Source: M&G Investments, 31 December 2023. *This strategy originally launched on 8 December 2006 as a UK-authorised OEIC, named M&G Optimal Income Fund, run by the same fund managers, applying the same investment strategy.

"This is the most flexible bond strategy I manage. It allows me the freedom to search out the most attractive income streams across a range of fixed income assets in order to optimise performance throughout the economic cycle."

Richard Woolnough
Fund Manager

Our investment philosophy

The M&G (Lux) Optimal Income Fund takes its name from the manager’s aim to invest in assets that provide the most attractive, or ‘optimal’, income stream for the fund. The fund’s unconstrained approach gives Richard Woolnough the possibility to move freely between government bonds, investment grade and high yield corporate bonds. He can also invest in equities when a company’s shares appear more attractive than its debt.

Richard actively manages the fund by combining a top-down macroeconomic approach with rigorous bottom-up credit analysis.

The fund manager’s preferences for duration and credit risk will depend on his outlook for interest rates, economic growth and inflation. The fund’s flexibility enables Richard to position the portfolio exactly in line with his duration and credit views.
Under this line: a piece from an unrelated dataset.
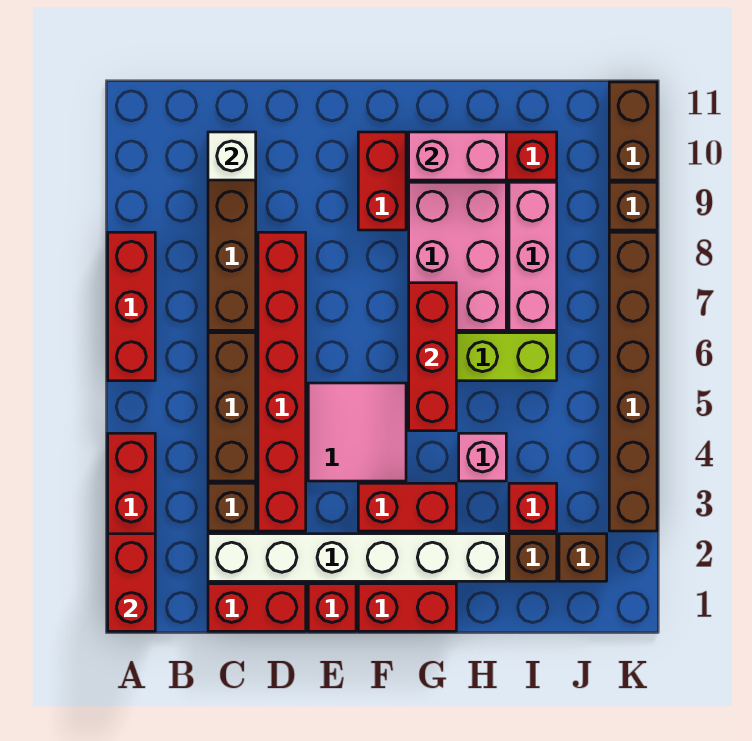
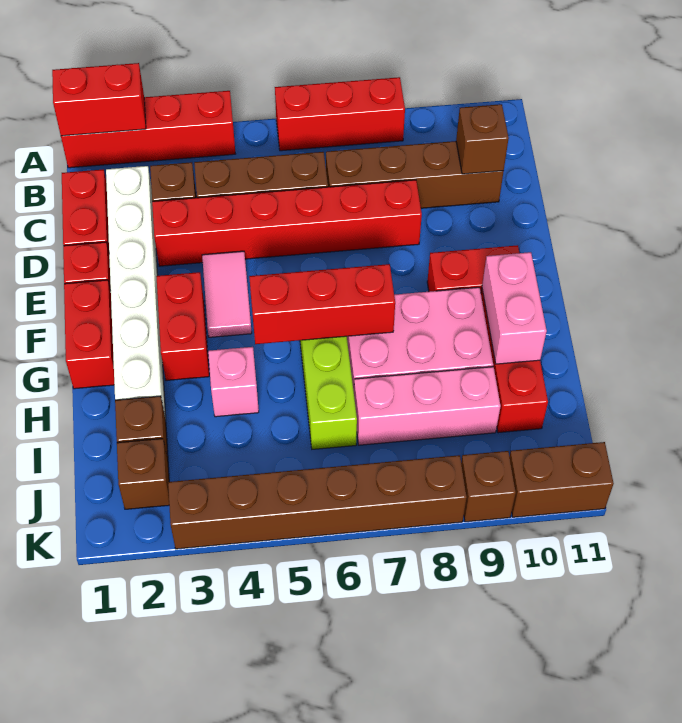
white 1x1 brick [208,132,256,180] -> brown 1x1 brick [456,104,509,174]
pink 2x2 tile [308,383,406,481] -> pink 1x2 tile [202,251,252,337]
red 1x1 brick [509,483,557,531] -> none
Key risks associated with M&G (Lux) Optimal Income Fund

  • The value and income from the fund's assets will go down as well as up. This will cause the value of your investment to fall as well as rise. There is no guarantee that the fund will achieve its objective and you may get back less than you originally invested.
  • Investments in bonds are affected by interest rates, inflation and credit ratings. It is possible that bond issuers will not pay interest or return the capital. All of these events can reduce the value of bonds held by the fund.
  • The fund is exposed to different currencies. Derivatives are used to minimise, but may not always eliminate, the impact of movements in currency exchange rates.
  • The fund may use derivatives to profit from an expected rise or fall in the value of an asset. Should the asset’s value vary in an unexpected way, the fund will incur a loss. The fund’s use of derivatives may be extensive and exceed the value of its assets (leverage). This has the effect of magnifying the size of losses and gains, resulting in greater fluctuations in the value of the fund.
  • Please note, investing in this fund means acquiring units or shares in a fund, and not in a given underlying asset such as building or shares of a company, as these are only the underlying assets owned by the fund.

Further details of the risks that apply to the fund can be found in the fund's Prospectus.